TL;DR: probably just a misunderstanding. Let’s move this to chat if you still think further discussion is needed after my clarification.
To simplify, to me your statements seemed to convey the idea that “everyone tries to improve the map, but they are not always successful”. My take was more like “some people try to improve the map, and others to damage it (or promote their own agenda without regard how it affects the map). We should be nice to the people by default and presume the good faith, and thus not accuse people of wrongdoing unless/until there is enough evidence to prove it, at which time we should drop that assumption of good faith and react to repair and protect the map”.
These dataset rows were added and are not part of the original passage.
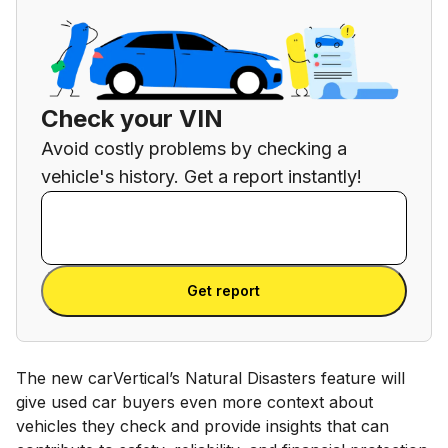
Check your VIN
Avoid costly problems by checking a
vehicle's history. Get a report instantly!
Enter VIN
Enter
VIN
Enter VIN
Get report
The new carVertical’s Natural Disasters feature will
give used car buyers even more context about
vehicles they check and provide insights that can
We are talking of orthogonal ideas, even if both are stemming from the same phrase “assume good faith”.
I disagree here. People intentionally ignoring the rules and going against community consensus to push their own agenda (e.g. that last example of mine) is IMHO providing enough evidence that is not done in good faith, even it they sincerely believe it will “improve the map” in the end. (Yeah, technically good faith would’ve been assumed at the beginning of their hypothetical post, but that assumption would’ve been disproved by the end of it).
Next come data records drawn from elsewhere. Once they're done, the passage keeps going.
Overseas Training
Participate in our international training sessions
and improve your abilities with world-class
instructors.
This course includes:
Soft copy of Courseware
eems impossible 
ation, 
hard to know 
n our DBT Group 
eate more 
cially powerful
e.g. people repeatedly edit-warring by changing the name
from Ukrainian to Russian and removing name:uk
in Ukraine might think they’re “doing the good thing” and “improving the map” (“Hey we’ve declared that region annexed as part of the Russia now, so now we decide what language may be spoken there, and if you dislike that, speak to this AK47”); yet I’d argue they would not be not acting in good faith in that case. YMMV.
Agreed. I guess it might be explained by that phrase using less then ideal words.
If it were “presume good faith” (i.e. “take for granted as being true in the absence of proof to the contrary”) instead of “assume good faith” (i.e. “To take for granted” - without further implied qualifiers) there would be much less potential for confusion / incorrect understanding. Wikipedia and OSM wiki work around that problem by explicitly noting in their longish articles under which conditions such assumptions may take place (and in which they may not) and thus clarity what they mean exactly, but those conditions/clarifications were missing from your post, so it got different meaning to me.
Looking your further clarifications from you it seems now that you meant to add those qualifiers i.e. parts in the parenthesis: “Assume good faith (but only until the evidence to the contrary becomes evident)”, but forgot to do it (or assumed everyone would also assume existence of some unknown set of unstated conditions as you did).
Yes, in that quote which it replied to seemed to me to imply so - I’ve understood you meant that “you can assume good faith always when AI is used to make automated or semi-automated edits” and not “you can assume good faith only until such time that assumption becomes suspect - which might be quite often” (which is what I meant).
The meaning of those two sentences is (hopefully evidently) quite different.